Smith hunched his shoulders and leaned over the map, studying it closely. “Is there any clear ground between the marina and the bridge?”
“No,” Bannon was emphatic. “Houses mainly, some small clearings but not enough for your purposes.”
“But enough clear ground to land a chopper?”
“Sure – but not enough clear land for a good field of fire when the zombie fuckers come to kill us.”
Smith grunted. He turned to the two helicopter pilots. The men wore serious expressions. They poured over the map.
“Clearings along the roadside aren’t going to work for the false insertions,” one of the pilots stared at Bannon as he spoke. “Every tower and every road is a strike zone – too many wires, and too much risk. We need you to identify areas we can land a chopper between the marina and the bridge that are isolated from obstruction.”

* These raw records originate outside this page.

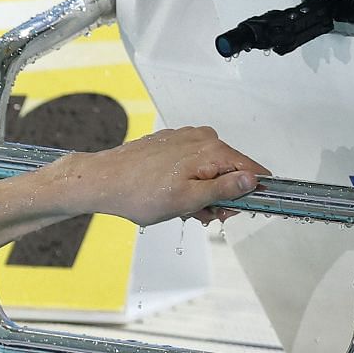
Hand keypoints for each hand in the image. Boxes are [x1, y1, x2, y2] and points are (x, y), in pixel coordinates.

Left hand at [61, 126, 270, 227]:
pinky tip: (169, 193)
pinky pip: (192, 163)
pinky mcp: (171, 143)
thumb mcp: (188, 200)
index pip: (251, 169)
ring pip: (209, 169)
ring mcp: (185, 138)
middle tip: (199, 214)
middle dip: (219, 196)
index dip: (249, 193)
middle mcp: (202, 138)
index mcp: (212, 150)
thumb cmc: (138, 193)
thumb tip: (252, 180)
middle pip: (230, 170)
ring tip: (178, 206)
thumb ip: (224, 189)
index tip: (240, 209)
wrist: (101, 181)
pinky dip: (187, 180)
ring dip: (201, 191)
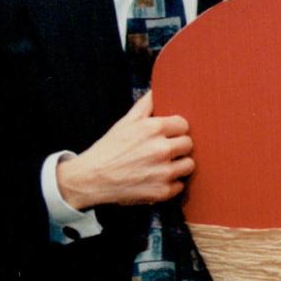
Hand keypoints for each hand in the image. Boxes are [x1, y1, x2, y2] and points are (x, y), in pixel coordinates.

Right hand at [55, 92, 192, 209]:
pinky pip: (180, 185)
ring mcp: (163, 172)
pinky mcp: (162, 191)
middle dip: (178, 146)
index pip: (184, 125)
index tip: (168, 135)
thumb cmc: (109, 149)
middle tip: (164, 151)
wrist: (91, 178)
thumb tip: (159, 90)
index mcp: (153, 129)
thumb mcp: (126, 121)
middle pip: (188, 144)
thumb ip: (145, 105)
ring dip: (178, 165)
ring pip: (189, 165)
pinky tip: (156, 179)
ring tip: (162, 165)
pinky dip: (170, 184)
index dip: (176, 130)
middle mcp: (161, 149)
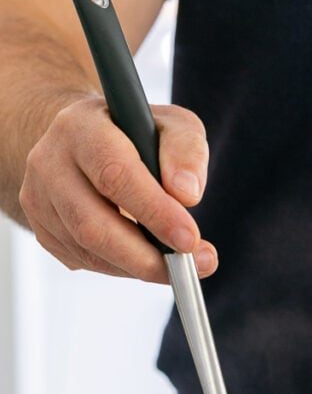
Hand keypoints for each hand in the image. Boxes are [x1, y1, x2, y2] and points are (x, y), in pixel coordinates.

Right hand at [18, 95, 216, 282]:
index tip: (189, 239)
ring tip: (176, 265)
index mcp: (81, 127)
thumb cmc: (136, 134)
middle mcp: (50, 163)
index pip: (114, 175)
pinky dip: (123, 267)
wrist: (87, 142)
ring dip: (138, 266)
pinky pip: (86, 260)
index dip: (154, 212)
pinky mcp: (43, 230)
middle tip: (189, 268)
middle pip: (92, 225)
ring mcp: (40, 200)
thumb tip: (187, 194)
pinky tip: (145, 256)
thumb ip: (186, 151)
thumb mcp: (172, 126)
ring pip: (89, 250)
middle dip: (146, 256)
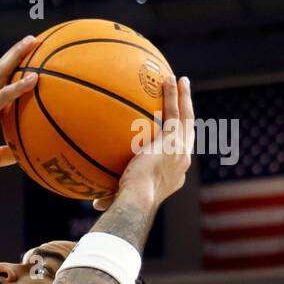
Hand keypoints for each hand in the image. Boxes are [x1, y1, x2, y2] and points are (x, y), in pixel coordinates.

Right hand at [0, 34, 38, 182]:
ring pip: (1, 73)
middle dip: (15, 53)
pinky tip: (34, 78)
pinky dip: (20, 85)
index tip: (26, 57)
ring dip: (17, 56)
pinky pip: (4, 95)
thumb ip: (1, 154)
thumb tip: (17, 155)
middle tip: (32, 40)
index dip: (10, 68)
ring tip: (33, 42)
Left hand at [95, 76, 193, 210]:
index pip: (178, 152)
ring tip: (180, 80)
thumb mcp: (121, 197)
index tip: (172, 129)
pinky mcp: (173, 140)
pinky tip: (169, 79)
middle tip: (184, 97)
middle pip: (188, 131)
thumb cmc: (125, 204)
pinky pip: (174, 112)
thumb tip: (95, 202)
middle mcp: (182, 161)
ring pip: (186, 117)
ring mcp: (180, 150)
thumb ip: (111, 195)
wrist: (137, 200)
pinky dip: (173, 95)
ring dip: (184, 97)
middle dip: (186, 112)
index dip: (178, 140)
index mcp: (174, 174)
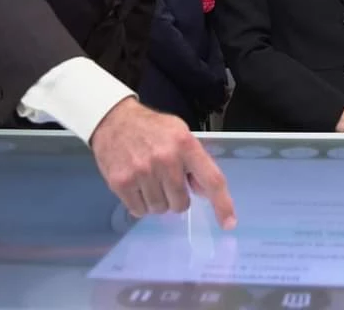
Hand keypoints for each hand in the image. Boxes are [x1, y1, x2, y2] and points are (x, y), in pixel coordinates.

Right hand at [90, 96, 235, 229]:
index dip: (222, 204)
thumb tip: (203, 191)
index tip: (229, 223)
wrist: (113, 120)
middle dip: (176, 197)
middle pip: (181, 203)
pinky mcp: (121, 183)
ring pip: (160, 209)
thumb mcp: (180, 133)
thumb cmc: (152, 128)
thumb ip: (194, 161)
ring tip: (149, 179)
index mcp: (186, 145)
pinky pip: (139, 211)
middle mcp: (166, 159)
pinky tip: (136, 184)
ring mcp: (142, 172)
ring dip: (157, 200)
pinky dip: (140, 203)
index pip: (211, 179)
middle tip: (166, 180)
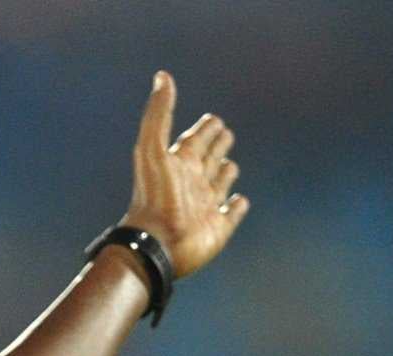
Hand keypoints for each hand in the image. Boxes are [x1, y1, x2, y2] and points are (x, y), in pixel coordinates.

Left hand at [121, 70, 248, 278]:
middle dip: (216, 145)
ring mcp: (206, 207)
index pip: (194, 140)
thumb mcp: (153, 148)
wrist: (157, 242)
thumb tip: (162, 76)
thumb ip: (159, 113)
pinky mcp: (217, 229)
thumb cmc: (155, 195)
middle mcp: (193, 184)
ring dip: (225, 173)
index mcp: (178, 164)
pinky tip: (239, 201)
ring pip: (219, 185)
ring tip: (230, 164)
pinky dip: (236, 207)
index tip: (213, 118)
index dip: (204, 129)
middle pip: (207, 159)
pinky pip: (230, 215)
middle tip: (225, 132)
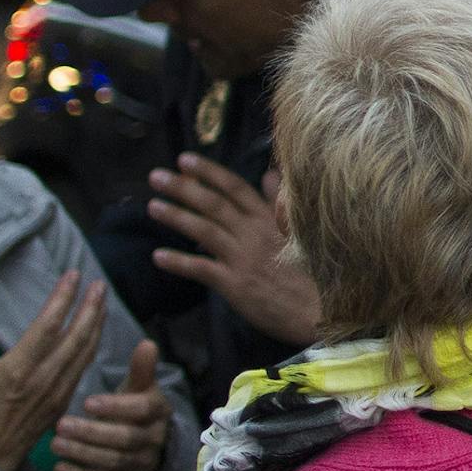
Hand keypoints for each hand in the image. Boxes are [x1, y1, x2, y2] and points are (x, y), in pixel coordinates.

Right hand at [0, 273, 103, 470]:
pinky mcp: (62, 401)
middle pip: (75, 337)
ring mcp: (57, 390)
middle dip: (89, 308)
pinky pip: (82, 368)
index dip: (62, 299)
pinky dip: (92, 347)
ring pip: (84, 351)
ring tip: (102, 301)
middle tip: (99, 284)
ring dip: (95, 324)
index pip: (46, 327)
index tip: (73, 276)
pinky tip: (96, 333)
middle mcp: (43, 378)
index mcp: (18, 370)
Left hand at [52, 338, 168, 470]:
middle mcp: (155, 438)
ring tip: (55, 444)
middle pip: (125, 439)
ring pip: (113, 461)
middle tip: (61, 425)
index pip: (142, 409)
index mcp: (159, 411)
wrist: (146, 438)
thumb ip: (141, 368)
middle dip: (92, 433)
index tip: (87, 402)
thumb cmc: (134, 405)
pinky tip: (59, 469)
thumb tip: (147, 343)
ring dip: (82, 453)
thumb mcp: (138, 386)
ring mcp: (142, 462)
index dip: (115, 406)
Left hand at [148, 157, 320, 347]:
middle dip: (183, 188)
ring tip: (153, 207)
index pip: (235, 188)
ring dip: (177, 217)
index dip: (209, 172)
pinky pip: (202, 269)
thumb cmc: (311, 272)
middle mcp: (254, 233)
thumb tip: (271, 174)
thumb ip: (279, 203)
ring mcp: (243, 258)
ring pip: (205, 231)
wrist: (319, 310)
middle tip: (156, 177)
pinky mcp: (236, 284)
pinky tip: (159, 256)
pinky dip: (179, 262)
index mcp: (269, 219)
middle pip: (214, 204)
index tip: (185, 160)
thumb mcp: (300, 230)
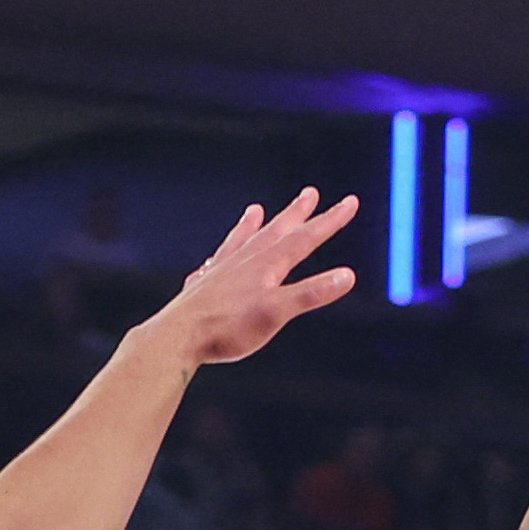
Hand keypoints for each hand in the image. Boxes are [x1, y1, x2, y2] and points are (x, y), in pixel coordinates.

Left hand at [155, 192, 358, 368]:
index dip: (330, 221)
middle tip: (311, 193)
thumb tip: (347, 276)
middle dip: (297, 213)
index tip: (350, 202)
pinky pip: (216, 261)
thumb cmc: (228, 328)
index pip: (306, 238)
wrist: (178, 336)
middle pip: (276, 230)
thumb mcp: (277, 312)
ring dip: (253, 225)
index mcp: (267, 265)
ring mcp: (222, 271)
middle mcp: (244, 260)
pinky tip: (214, 258)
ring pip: (242, 241)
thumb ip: (311, 294)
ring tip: (256, 210)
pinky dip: (222, 254)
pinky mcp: (204, 286)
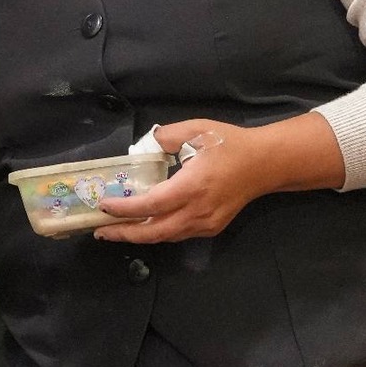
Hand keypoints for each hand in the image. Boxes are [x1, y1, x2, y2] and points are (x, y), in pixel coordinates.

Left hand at [94, 113, 346, 244]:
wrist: (266, 164)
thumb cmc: (230, 144)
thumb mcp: (197, 129)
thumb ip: (167, 136)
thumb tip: (146, 145)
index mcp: (193, 186)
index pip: (151, 205)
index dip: (124, 209)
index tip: (103, 205)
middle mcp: (198, 210)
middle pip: (154, 232)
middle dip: (124, 234)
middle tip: (99, 230)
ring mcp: (206, 223)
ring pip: (165, 236)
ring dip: (138, 235)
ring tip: (114, 230)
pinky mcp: (211, 228)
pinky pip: (178, 234)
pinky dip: (157, 232)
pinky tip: (142, 226)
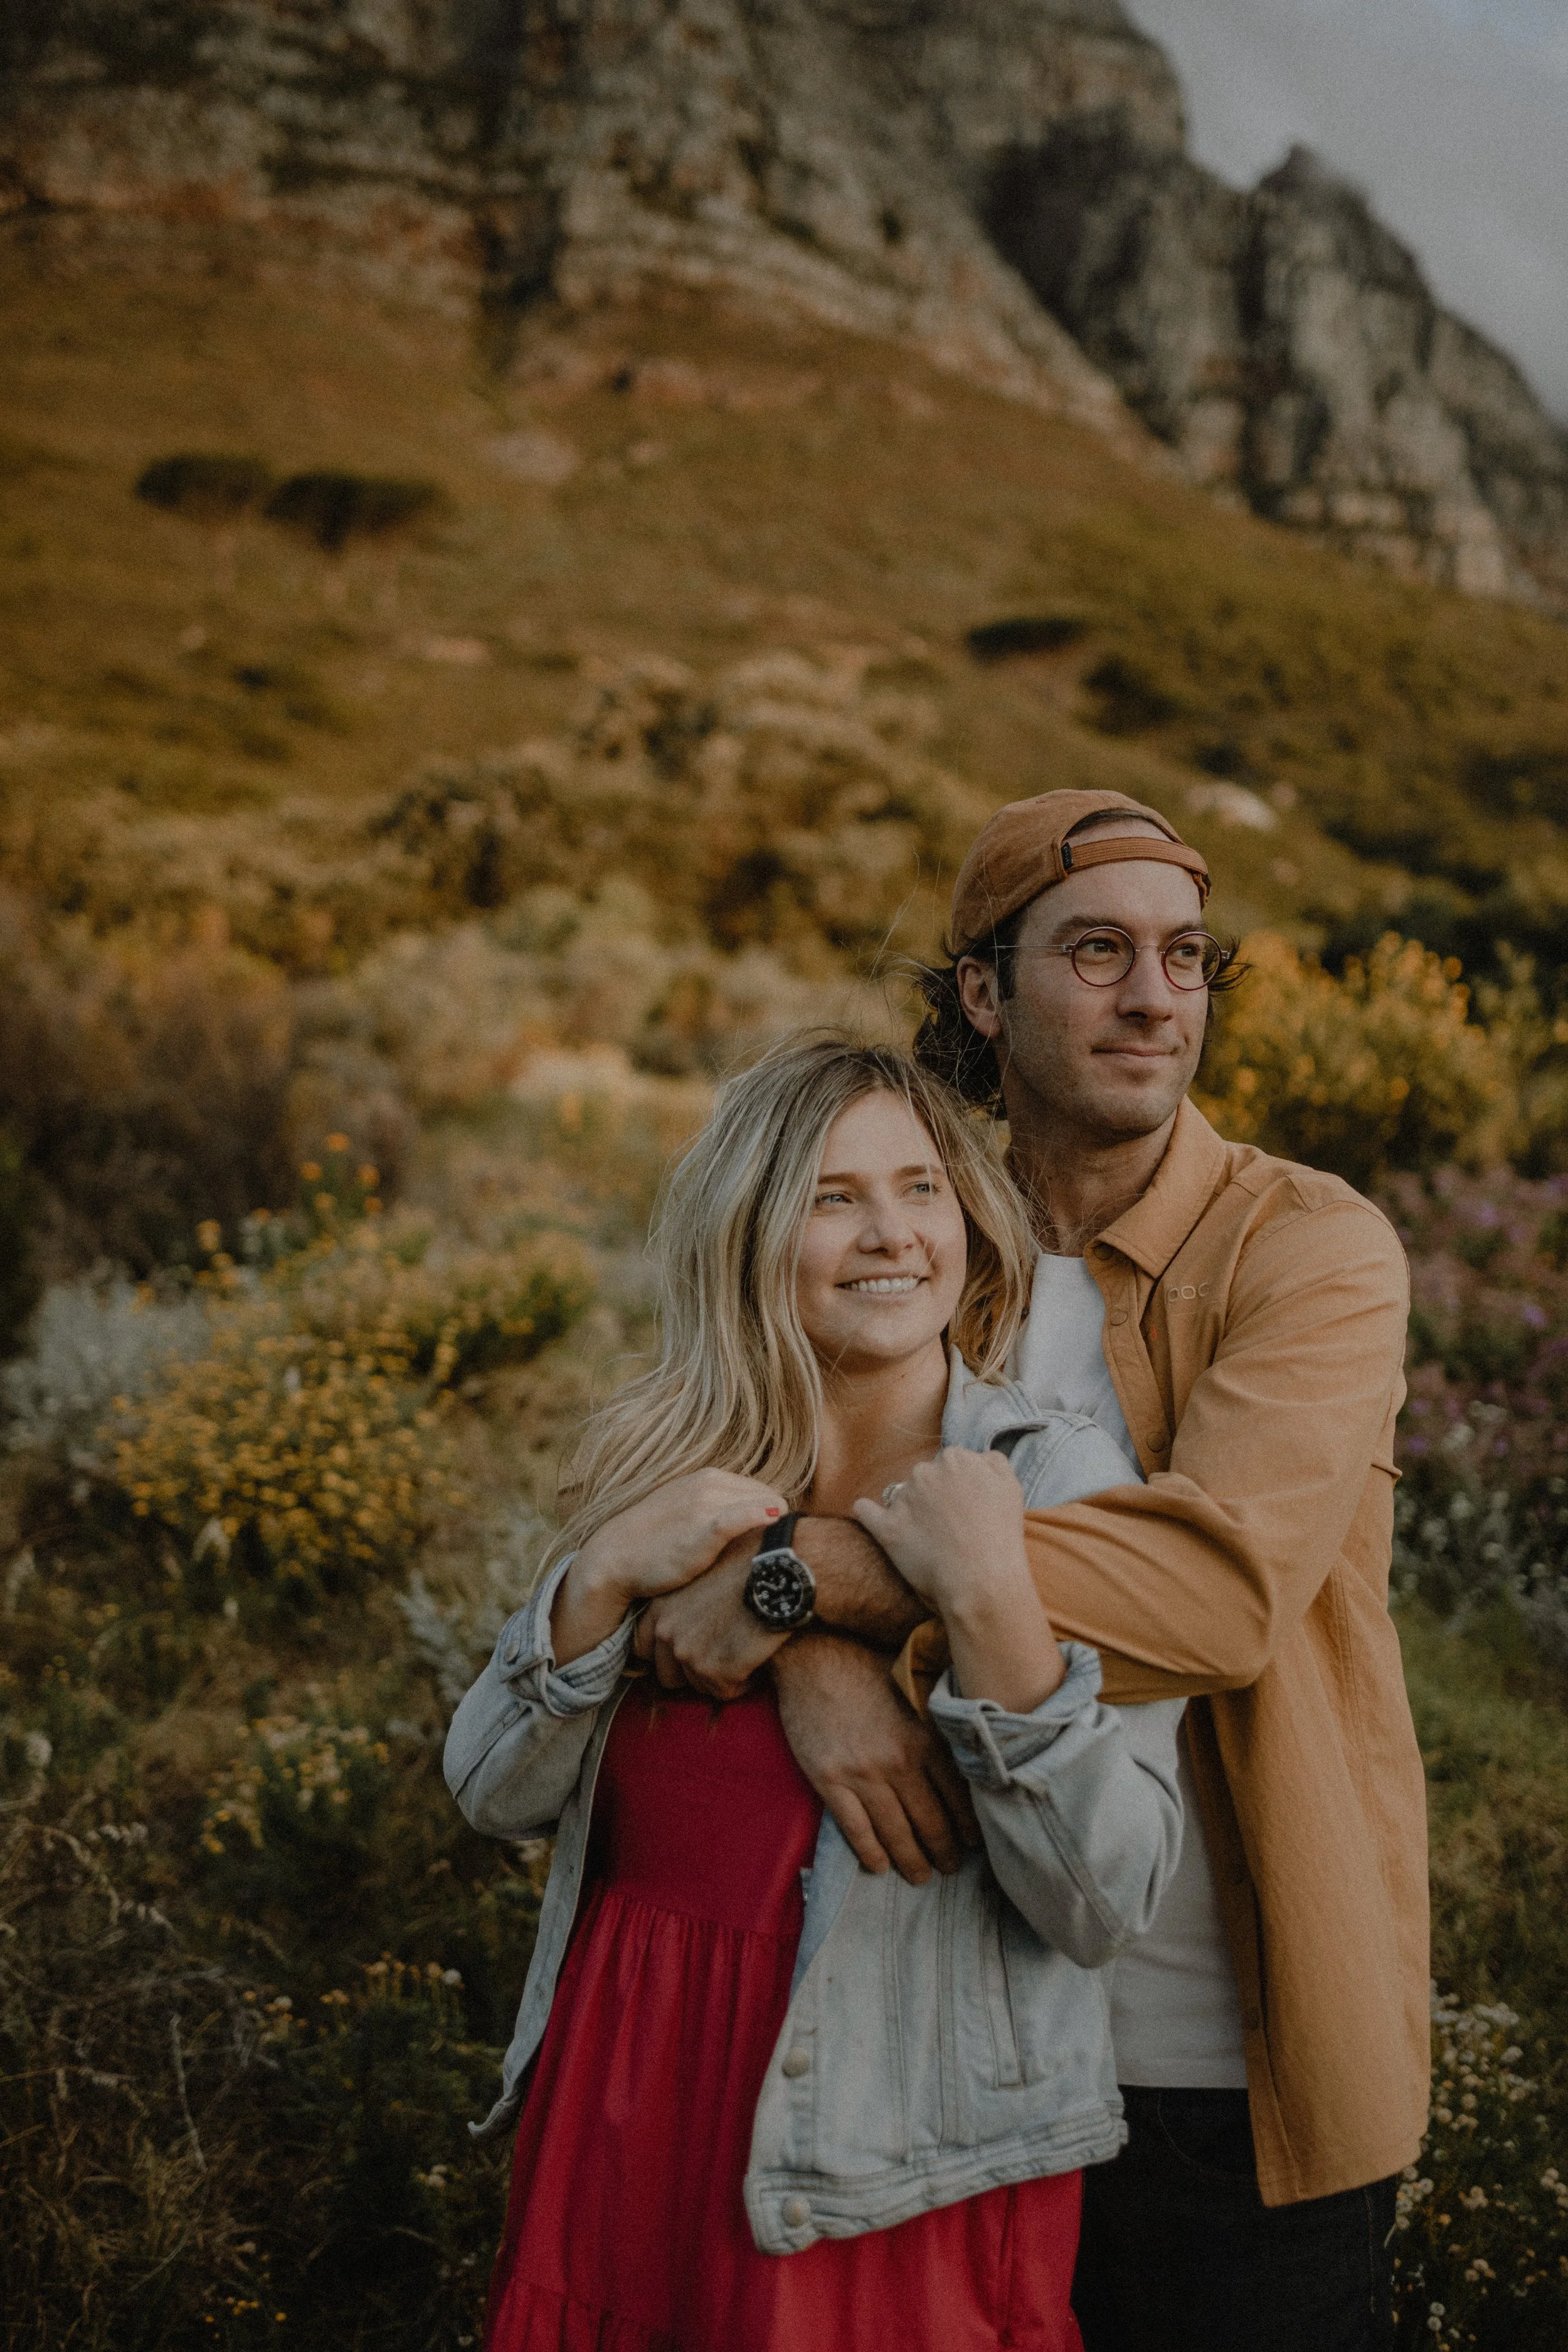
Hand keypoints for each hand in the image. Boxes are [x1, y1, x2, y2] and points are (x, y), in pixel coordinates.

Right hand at [553, 1470, 784, 1666]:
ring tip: (774, 1560)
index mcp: (709, 1477)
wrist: (613, 1560)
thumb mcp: (689, 1514)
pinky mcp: (707, 1527)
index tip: (771, 1546)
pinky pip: (748, 1516)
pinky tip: (770, 1536)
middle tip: (775, 1556)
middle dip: (778, 1525)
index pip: (766, 1492)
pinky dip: (763, 1520)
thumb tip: (762, 1523)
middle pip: (773, 1499)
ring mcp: (709, 1502)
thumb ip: (722, 1511)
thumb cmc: (653, 1545)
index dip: (774, 1519)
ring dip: (775, 1532)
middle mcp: (712, 1482)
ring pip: (769, 1508)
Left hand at [633, 1536, 789, 1699]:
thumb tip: (683, 1626)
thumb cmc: (746, 1566)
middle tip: (722, 1653)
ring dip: (722, 1675)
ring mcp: (689, 1654)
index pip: (644, 1649)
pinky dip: (743, 1681)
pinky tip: (756, 1657)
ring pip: (701, 1686)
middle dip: (694, 1671)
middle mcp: (666, 1633)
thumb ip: (682, 1603)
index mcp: (658, 1608)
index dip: (668, 1655)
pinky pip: (727, 1691)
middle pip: (669, 1676)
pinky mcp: (714, 1671)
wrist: (776, 1572)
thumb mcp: (700, 1576)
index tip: (691, 1650)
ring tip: (743, 1650)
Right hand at [773, 1634, 980, 1885]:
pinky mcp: (829, 1780)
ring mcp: (863, 1774)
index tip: (974, 1843)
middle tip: (951, 1867)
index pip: (958, 1797)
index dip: (968, 1827)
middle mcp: (900, 1762)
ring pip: (896, 1834)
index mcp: (926, 1738)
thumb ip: (941, 1720)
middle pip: (931, 1823)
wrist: (813, 1653)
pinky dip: (871, 1853)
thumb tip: (970, 1744)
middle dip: (945, 1852)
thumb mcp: (916, 1688)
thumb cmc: (868, 1665)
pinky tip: (879, 1865)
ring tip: (921, 1875)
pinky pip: (856, 1830)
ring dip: (912, 1861)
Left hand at [852, 1451, 1063, 1711]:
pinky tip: (868, 1514)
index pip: (949, 1463)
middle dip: (932, 1494)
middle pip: (924, 1477)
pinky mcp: (887, 1527)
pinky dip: (866, 1511)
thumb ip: (992, 1462)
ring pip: (899, 1493)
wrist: (982, 1581)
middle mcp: (926, 1472)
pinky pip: (865, 1510)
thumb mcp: (1011, 1486)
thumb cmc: (1001, 1536)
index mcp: (956, 1458)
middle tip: (948, 1524)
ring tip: (928, 1536)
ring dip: (908, 1507)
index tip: (964, 1505)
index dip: (957, 1485)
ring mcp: (903, 1499)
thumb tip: (976, 1457)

Bannon frowned. He went back to the map and thought for a moment, and then drew a circle with his fingertip. “That’s a hill,” he said. “It’s a camping area.”
The pilot who had spoken looked up at Bannon and fixed him with a withering look of contempt that every man in the room recognized. “I can see it’s a hill, dumbass,” the pilot said dryly. “I can read a map. What I want to know is whether it’s a clear area or not.”
Bannon nodded. One of the special forces soldiers grinned. Bannon felt his cheeks flush. “There’s another clear area there,” he pinched off the words, “but I imagine it would take some pretty precise flying. It’s surrounded by trees.”
Smith smiled to himself mirthlessly. “Don’t worry about that, Mr. Bannon,” he said. “These pilots are from 160 SOAR – the Special Operations Aviation Regiment. They’re the best chopper pilots in the US military. It was helicopters from the 160th that flew our SEALS in to get bin Laden. Precision will not be a problem for them.” Smith straightened slowly and glanced at the team leader.